## Actividad propuesta
Retoma el relato sobre la Masacre del Picacho y el abuelo asesinado en Santa Marta, que aparece más abajo, y continúalo a partir de su última oración.

## Texto para leer
+===+

Por Vilma Recinos / Abriendo Brecha
El 19 de junio se cumplieron 41 años que el ejército salvadoreño asesinó a mi abuelo, Luis Alonso Recinos. Lo asesinó el día que asesinó a otras 15 personas, entre ellas, cinco mujeres, un niño, y a 10 hombres más, la mayoría jóvenes, en la masacre que más tarde se conoció como la “Masacre del Picacho”. Pero ese día, también fueron asesinadas otras personas, en distintos puntos de la comunidad Santa Marta. Se habla de 27 a 30 personas campesinas asesinadas. Unas en el Picacho, otras en la Pinte y en San Felipe. La mayoría de ellas, según los testimonios de sus familias, eran personas civiles. No tenían armas de fuego para defenderse, no eran combatientes. Unas fueron sacadas de sus casas, otras, encontradas bajo un árbol, mientras trataban de proteger su vida.
En este último grupo, se encontraba mi abuelo, Luis. Un hombre campesino, humilde, servicial, según me lo han descrito mis padres, mis tías, tíos y amigos adultos que lo conocieron. Mi abuelo tenía más de 60 años. Quienes lo conocieron, también lo describen como una persona alegre, se reía por cualquier cosa y hacía bromas hasta de sus propias miserias. Pero, sobre todo, lo recuerdan como el buen carpintero que fue; que supo enseñar cómo se hace una silla, una mesa, un banco, una cama, entre otros muebles. Oficios que aprendieron sus hijos, como mi padre, que ha sido capaz de construir todos los muebles de nuestra casa.
En Santa Marta, no hay familia que no haya perdido un pariente durante la guerra. Padres y madres que lloran a sus hijos e hijas. Hijos que lloran a sus padres, hermanos y hermanas que lloran a sus hermanos y nietos que no tuvimos la oportunidad de conocer a nuestros abuelos y abuelas. En esta comunidad se registraron alrededor de ocho masacres entre los años 80 y 81, según el Comité de Memoria Histórica.

+===+

## Conjunto de datos
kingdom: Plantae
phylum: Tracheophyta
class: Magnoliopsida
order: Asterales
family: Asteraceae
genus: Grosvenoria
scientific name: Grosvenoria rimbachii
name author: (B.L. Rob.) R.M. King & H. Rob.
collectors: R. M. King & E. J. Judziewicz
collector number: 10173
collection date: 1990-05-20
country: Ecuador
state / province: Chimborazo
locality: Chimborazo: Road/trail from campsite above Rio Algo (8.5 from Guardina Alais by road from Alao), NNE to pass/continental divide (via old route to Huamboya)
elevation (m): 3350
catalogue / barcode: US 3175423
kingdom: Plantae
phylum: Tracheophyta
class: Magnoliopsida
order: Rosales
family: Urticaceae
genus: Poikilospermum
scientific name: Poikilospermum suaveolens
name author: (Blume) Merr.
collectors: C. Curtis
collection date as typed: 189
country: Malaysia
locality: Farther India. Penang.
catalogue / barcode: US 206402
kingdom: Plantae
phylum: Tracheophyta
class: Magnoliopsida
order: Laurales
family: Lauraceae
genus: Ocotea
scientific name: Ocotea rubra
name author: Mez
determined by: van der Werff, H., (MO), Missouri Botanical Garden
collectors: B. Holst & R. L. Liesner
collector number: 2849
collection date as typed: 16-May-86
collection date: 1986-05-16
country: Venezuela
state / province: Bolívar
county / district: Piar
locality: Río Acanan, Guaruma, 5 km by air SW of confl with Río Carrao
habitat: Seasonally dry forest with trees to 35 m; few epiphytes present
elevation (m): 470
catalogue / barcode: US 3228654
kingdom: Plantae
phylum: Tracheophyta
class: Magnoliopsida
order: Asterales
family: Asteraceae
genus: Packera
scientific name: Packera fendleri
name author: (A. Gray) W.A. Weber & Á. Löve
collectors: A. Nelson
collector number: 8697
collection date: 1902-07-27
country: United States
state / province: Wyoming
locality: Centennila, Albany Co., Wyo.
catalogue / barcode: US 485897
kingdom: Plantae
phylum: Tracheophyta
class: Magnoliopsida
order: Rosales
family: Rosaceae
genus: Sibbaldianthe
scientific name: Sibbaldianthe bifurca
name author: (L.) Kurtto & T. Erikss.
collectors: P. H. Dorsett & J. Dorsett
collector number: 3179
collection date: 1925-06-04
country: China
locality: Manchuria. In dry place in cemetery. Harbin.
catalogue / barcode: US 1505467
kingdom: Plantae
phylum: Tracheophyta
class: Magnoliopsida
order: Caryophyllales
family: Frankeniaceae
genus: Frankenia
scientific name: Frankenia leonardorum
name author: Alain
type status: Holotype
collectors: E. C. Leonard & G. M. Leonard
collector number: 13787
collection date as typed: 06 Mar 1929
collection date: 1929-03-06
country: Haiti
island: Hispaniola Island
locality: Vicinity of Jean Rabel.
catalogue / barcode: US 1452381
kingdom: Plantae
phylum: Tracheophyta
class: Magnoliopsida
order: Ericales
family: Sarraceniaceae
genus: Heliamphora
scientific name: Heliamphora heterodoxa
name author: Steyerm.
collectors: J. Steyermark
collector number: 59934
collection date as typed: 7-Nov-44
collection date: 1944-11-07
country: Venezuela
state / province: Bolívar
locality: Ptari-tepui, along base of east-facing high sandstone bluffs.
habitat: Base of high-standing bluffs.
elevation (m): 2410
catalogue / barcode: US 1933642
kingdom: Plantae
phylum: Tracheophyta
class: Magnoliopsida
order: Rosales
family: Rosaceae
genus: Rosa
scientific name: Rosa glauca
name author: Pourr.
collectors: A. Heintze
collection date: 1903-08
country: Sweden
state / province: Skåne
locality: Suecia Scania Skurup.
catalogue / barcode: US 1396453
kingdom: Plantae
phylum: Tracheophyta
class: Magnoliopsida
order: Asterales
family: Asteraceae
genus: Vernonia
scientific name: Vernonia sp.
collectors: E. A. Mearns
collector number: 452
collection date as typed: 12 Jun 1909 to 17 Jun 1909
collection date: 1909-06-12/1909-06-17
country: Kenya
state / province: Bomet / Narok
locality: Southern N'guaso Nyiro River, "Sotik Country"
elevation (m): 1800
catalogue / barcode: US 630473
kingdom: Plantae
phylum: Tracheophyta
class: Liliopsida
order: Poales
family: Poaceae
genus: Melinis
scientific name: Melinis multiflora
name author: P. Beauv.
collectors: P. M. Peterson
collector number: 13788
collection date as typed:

+===+

## Ejercicio resuelto
A mi abuelo Luis no lo conocí físicamente. Yo nací años después de su crimen, tampoco mi hermana y hermano mayor tuvieron la oportunidad de conocerlo porque aún eran niños. Lo que sabemos de él es lo que nos han contado sus hijos, mi abuela y sus amigos.
A mi me han contado tantas cosas bonitas de él que no comprendo por qué lo mataron. Lo imagino como una persona de estatura media, como mis padres o tíos. Delgado, sonriente. Lo veo llegar a casa de la milpa, con su sombrero, su cuma, su cebadera colgando sobre su hombro izquierdo, acompañado de un tecomate. Haciendo bromas a mis tías que salían a encontrarlo cada tarde que llegaba a casa. Pero, todo eso quedará en imaginación. Nunca sabré el timbre de su voz, sus regaños y sus consejos de abuelo. Ni siquiera tenemos una foto para imaginar su rostro, sus expresiones y su sonrisa por la cual se caracterizaba.
Me niego a imaginarlo muerto, desaparecido en ese pedazo de suelo del cerro el Picacho, bajo ese árbol donde trató de protegerse de los militares.
Mi abuelo no fue combatiente de la ex guerrilla del FMLN, la causa por la cual el ejército salvadoreño persiguió a los centenares de campesinos y campesinas de Santa Marta. El día que lo mataron, solo cargaba en sus bolsas de pantalón algunos clavos que usaba para su carpintería.
No sabemos dónde exactamente está su cuerpo. En estos 41 años, aún no tenemos una tumba donde llevarle flores. Nos quitaron el derecho de conocerlo, abrazarlo y decirle un te quiero. Nos quitaron el derecho de enterrarlo dignamente.
Su nombre está plasmado en el Monumento de la Memoria y la Verdad, ubicado en el parque Cuscatlán, como una esperanza de que su legado seguirá vigente.
Pero donde más retumba su nombre es en las identidades de sus nietos y bisnietos que se niegan a borrarlo de la historia.
Hasta donde quiera que esté.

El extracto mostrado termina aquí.